• [How to complete this task]:
Retype, exactly as they appear below, the lines between the line holding "As their name" and the line holding "However, countless examples", both ends included.

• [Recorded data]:
┌──

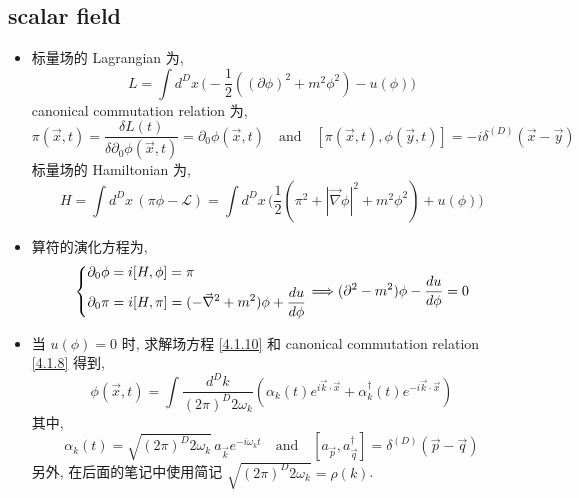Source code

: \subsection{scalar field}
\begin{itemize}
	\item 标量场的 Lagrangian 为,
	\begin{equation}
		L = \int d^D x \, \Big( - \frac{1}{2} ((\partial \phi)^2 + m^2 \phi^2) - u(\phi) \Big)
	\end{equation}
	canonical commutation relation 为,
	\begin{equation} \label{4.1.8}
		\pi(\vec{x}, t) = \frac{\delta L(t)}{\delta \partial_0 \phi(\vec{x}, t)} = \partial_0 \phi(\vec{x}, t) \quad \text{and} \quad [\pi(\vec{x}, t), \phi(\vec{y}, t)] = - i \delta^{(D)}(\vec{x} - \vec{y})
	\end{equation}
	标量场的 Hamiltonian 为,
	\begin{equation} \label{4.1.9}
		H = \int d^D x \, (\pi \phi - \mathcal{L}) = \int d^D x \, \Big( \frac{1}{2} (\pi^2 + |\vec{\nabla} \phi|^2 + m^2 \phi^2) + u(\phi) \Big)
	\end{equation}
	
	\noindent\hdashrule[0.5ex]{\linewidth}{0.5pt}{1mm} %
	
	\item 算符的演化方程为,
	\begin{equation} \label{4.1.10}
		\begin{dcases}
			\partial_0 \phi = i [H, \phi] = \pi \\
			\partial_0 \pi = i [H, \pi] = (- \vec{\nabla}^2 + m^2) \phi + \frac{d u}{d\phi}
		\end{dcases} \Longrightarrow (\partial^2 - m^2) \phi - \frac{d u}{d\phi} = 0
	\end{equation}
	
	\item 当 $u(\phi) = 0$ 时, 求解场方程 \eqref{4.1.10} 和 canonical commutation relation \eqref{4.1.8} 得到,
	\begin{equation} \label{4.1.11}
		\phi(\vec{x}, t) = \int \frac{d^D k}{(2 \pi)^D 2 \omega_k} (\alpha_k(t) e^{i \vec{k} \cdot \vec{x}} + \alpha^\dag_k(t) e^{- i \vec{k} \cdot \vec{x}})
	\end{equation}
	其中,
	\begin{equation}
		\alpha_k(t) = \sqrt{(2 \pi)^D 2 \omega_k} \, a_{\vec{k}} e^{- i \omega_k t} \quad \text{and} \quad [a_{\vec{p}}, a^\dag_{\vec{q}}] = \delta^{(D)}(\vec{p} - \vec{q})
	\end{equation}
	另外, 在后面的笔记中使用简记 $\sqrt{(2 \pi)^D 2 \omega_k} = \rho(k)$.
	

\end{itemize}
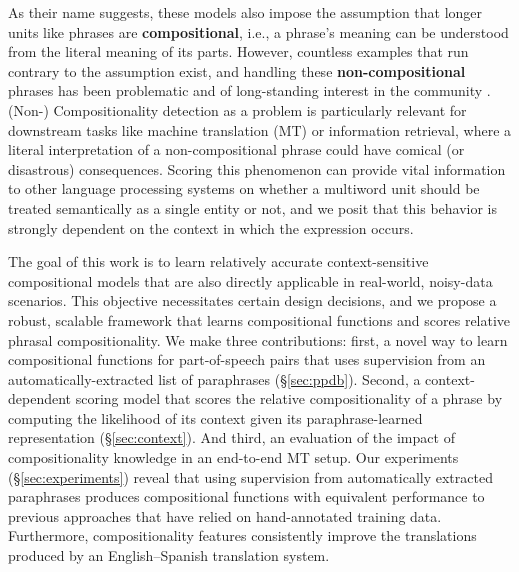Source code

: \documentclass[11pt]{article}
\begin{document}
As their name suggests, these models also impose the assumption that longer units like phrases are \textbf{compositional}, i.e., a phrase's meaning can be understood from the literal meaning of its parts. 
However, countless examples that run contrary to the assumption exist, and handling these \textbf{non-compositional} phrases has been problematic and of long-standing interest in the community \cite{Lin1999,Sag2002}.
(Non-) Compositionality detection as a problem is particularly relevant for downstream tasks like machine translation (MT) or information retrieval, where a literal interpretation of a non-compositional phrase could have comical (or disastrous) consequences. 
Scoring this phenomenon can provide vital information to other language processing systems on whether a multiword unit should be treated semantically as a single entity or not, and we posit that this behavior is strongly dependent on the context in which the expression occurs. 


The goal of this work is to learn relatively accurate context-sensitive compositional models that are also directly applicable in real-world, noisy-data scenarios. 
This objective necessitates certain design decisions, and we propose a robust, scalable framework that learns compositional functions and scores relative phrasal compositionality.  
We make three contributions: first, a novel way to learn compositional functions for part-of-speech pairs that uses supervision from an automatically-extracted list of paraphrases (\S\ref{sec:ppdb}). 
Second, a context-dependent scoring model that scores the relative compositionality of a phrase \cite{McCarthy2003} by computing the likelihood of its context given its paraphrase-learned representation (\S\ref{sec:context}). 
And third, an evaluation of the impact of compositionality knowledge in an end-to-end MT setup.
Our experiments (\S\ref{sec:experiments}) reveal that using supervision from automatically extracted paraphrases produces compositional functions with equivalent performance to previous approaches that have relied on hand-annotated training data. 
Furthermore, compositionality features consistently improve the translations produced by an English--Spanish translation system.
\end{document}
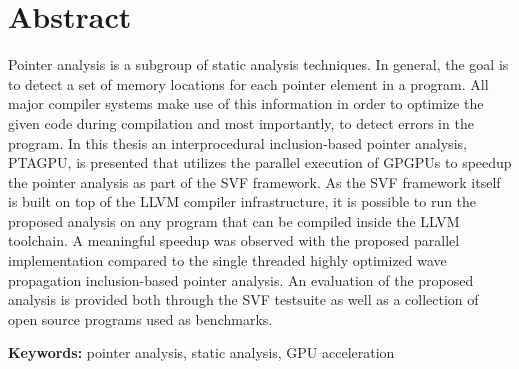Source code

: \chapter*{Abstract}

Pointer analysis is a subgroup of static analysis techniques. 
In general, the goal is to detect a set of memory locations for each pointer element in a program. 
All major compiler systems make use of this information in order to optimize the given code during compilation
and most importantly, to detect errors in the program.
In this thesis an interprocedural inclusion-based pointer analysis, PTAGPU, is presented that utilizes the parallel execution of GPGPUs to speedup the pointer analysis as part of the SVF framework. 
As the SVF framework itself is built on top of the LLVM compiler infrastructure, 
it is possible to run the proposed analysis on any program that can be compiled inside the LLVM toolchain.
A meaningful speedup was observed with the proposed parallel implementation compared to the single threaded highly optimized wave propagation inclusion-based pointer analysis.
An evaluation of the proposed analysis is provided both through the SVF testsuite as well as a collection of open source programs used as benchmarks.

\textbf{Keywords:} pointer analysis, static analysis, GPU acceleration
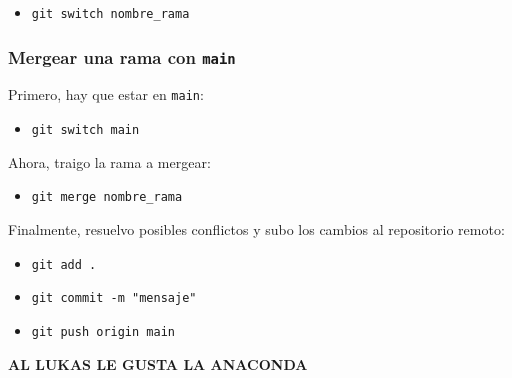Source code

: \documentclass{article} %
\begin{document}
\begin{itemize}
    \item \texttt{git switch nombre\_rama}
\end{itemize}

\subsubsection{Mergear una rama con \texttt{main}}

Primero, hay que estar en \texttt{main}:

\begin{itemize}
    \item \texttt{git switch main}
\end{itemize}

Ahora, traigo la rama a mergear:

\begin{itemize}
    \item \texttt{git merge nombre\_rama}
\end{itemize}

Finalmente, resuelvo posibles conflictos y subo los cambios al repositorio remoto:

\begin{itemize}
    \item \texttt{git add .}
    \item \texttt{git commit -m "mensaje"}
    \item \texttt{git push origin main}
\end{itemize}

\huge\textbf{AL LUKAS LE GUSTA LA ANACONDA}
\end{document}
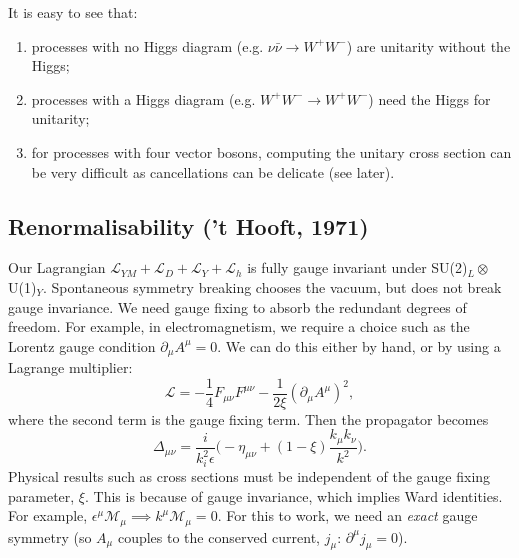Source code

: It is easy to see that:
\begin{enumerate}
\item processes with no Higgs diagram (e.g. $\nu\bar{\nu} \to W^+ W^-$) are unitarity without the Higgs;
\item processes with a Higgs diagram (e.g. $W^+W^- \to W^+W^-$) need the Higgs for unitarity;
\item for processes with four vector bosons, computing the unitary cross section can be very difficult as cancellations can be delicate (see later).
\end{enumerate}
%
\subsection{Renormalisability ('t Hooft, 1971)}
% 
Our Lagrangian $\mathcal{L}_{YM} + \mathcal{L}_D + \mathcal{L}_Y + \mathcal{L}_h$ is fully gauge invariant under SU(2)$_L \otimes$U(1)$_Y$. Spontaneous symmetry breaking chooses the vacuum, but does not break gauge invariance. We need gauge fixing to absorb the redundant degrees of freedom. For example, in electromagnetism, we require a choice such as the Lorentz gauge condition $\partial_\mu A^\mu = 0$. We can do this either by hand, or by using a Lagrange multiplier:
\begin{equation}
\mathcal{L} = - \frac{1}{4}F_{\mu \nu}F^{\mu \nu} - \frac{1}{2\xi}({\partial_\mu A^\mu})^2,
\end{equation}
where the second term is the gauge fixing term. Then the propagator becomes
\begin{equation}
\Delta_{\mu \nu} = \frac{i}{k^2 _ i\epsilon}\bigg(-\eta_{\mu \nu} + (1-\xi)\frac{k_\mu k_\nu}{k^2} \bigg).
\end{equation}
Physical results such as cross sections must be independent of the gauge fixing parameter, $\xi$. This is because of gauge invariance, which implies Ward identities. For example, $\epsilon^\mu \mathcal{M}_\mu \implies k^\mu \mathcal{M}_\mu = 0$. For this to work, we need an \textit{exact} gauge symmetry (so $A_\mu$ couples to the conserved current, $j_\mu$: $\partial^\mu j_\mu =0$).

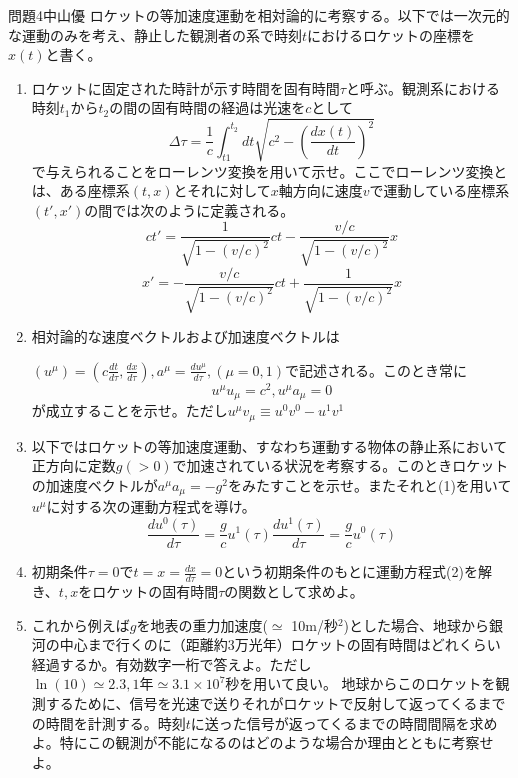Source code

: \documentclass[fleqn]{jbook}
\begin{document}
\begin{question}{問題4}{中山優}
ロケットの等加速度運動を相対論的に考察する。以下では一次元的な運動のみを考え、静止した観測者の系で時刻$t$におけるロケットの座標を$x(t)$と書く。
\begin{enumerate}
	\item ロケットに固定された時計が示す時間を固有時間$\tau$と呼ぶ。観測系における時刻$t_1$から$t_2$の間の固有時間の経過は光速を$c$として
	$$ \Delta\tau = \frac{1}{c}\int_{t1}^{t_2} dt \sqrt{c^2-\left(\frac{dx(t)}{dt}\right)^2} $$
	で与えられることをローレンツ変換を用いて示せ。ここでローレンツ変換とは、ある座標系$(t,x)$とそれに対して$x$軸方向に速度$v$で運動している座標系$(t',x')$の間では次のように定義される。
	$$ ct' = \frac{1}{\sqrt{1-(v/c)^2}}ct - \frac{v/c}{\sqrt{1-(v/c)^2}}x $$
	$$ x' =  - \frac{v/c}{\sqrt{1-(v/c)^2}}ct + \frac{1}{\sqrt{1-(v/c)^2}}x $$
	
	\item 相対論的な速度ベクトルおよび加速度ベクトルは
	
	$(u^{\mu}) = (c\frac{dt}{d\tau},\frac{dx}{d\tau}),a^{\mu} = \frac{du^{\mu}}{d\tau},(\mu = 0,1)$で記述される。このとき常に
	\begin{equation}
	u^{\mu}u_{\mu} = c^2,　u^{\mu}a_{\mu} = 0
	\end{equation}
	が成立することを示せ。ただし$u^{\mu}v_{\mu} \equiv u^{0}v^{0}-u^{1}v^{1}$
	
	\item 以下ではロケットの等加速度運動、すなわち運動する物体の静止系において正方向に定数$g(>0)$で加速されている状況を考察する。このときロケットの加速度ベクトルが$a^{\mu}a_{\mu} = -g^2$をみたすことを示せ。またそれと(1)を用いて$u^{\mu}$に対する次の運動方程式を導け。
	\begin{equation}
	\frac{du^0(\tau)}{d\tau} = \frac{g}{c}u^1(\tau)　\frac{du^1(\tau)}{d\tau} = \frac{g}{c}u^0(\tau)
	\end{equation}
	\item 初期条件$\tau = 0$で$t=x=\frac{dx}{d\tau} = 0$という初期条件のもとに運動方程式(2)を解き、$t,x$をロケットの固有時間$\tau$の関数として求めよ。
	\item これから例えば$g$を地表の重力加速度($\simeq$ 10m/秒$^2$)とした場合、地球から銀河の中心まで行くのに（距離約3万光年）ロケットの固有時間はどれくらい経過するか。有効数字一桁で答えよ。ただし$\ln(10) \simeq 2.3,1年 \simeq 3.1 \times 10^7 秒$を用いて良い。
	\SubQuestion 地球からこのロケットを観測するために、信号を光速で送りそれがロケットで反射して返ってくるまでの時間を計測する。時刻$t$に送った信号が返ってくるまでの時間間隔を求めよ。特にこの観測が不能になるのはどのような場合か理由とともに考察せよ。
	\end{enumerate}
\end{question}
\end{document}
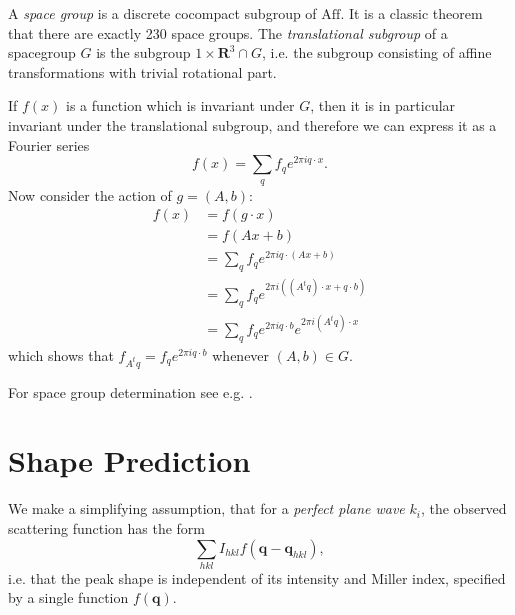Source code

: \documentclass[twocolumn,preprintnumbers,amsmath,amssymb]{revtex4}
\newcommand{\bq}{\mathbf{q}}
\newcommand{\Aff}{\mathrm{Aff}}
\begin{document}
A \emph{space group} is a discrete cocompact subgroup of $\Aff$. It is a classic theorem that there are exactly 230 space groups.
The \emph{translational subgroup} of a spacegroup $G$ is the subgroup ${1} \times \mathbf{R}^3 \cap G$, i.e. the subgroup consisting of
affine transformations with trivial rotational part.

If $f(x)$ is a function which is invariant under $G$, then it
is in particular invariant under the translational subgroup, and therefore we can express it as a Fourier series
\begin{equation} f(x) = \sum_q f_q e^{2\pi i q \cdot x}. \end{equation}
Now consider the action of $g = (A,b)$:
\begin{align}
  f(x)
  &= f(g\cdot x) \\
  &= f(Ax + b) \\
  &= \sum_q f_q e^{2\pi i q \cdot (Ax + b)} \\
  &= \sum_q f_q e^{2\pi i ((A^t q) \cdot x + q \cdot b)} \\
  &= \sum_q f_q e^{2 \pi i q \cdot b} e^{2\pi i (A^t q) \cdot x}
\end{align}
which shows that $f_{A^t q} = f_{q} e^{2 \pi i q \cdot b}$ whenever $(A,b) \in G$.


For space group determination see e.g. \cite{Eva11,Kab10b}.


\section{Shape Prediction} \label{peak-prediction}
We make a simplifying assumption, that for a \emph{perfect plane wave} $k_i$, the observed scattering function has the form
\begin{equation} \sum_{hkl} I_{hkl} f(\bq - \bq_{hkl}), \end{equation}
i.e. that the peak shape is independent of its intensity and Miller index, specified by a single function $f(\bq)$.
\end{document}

└──

• [Response to this exercise]:
As their name suggests, these models also impose the assumption that longer units like phrases are \textbf{compositional}, i.e., a phrase's meaning can be understood from the literal meaning of its parts. 
However, countless examples that run contrary to the assumption exist, and handling these \textbf{non-compositional} phrases has been problematic and of long-standing interest in the community \cite{Lin1999,Sag2002}.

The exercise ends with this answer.